By selling warehoused equipment at bargain-basement prices, Apple quickly disposed of the thousands upon thousands of original DuoDocks. The DuoDocks have never been big sellers; many Duo purchasers just wanted the small PowerBooks without the massive desktop docking stations. The "Vintage Program" also unloaded older Mac II and Quadra models, as well as a variety of LaserWriters and other peripherals.

Although Apple had intended the sale to be a one-time occurrence, the company apparently decided not to argue with success. Not only have they cleared an extraordinary amount of warehouse space, they've also brought in quite a bit of money for equipment that was simply gathering dust (in some cases, for years). So, Apple is now sending monthly updates to its dealers offering specific items on a first-come, first-served basis.

The April list included Macintosh IIvx models, a Centris 610 with CD-ROM drive, and the Macintosh TV, Apple's all-in-one Mac with a built-in TV tuner. (Apple marketed the Macintosh TV in the U.S. only through the educational channel, and aimed it at students who didn't have enough dorm-room space for both a computer and a television.) These items may already be sold out, but it's worth checking.

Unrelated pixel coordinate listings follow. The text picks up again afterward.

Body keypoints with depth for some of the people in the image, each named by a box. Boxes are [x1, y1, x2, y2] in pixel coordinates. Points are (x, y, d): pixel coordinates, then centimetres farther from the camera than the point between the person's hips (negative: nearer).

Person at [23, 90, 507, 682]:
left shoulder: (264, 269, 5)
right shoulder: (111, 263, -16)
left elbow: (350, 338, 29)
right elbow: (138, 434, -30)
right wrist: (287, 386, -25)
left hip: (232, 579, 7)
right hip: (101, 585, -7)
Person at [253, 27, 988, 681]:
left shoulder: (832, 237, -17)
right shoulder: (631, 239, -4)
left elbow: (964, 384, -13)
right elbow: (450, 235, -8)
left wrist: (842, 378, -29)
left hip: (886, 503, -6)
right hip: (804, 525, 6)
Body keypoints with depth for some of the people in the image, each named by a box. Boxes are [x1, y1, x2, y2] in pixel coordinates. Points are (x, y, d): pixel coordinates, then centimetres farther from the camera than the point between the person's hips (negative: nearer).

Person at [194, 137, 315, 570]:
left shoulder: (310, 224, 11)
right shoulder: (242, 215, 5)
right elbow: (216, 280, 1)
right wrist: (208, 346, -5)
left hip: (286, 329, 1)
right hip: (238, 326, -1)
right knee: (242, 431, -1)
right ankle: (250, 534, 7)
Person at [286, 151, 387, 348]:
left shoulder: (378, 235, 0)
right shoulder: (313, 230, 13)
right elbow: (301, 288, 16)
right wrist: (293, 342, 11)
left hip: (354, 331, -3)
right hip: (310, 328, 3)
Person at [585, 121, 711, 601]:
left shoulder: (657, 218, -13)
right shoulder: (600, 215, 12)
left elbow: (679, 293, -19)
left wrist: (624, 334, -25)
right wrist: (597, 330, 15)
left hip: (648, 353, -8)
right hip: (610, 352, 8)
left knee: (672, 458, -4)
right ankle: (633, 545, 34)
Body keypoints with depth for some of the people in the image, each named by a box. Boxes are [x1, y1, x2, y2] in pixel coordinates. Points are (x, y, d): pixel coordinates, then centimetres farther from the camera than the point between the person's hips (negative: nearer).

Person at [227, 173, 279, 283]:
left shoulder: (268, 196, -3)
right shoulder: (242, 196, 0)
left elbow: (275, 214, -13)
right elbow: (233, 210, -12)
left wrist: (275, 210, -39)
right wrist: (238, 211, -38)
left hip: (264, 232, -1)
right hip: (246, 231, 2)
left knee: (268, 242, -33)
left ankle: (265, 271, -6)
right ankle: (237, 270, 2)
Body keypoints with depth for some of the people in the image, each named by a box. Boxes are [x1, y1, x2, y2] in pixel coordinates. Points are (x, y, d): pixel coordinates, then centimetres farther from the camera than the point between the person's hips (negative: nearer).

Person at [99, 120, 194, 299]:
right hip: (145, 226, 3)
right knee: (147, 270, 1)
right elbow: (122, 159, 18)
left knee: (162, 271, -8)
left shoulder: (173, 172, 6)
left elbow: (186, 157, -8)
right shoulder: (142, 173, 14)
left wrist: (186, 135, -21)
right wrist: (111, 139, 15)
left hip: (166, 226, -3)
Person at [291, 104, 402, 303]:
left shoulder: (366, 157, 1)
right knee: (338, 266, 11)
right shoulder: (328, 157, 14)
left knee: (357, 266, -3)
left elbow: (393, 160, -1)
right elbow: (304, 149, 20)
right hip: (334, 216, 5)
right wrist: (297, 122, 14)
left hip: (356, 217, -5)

The latest list, for which orders will be accepted starting on 25-Apr-94, includes two Centris 660AV models (identical to the Quadra 660AV except for the name), one CD-equipped model each of the Quadra 610 and 650, and the LaserWriter Select 310.

These items may only be ordered by dealers, and the program may only exist within the United States. If you're interested in any of these items at some excellent prices, contact your favorite dealer. Keep in mind that quantities are limited, so don't dawdle. You may find that the item you want is already sold out.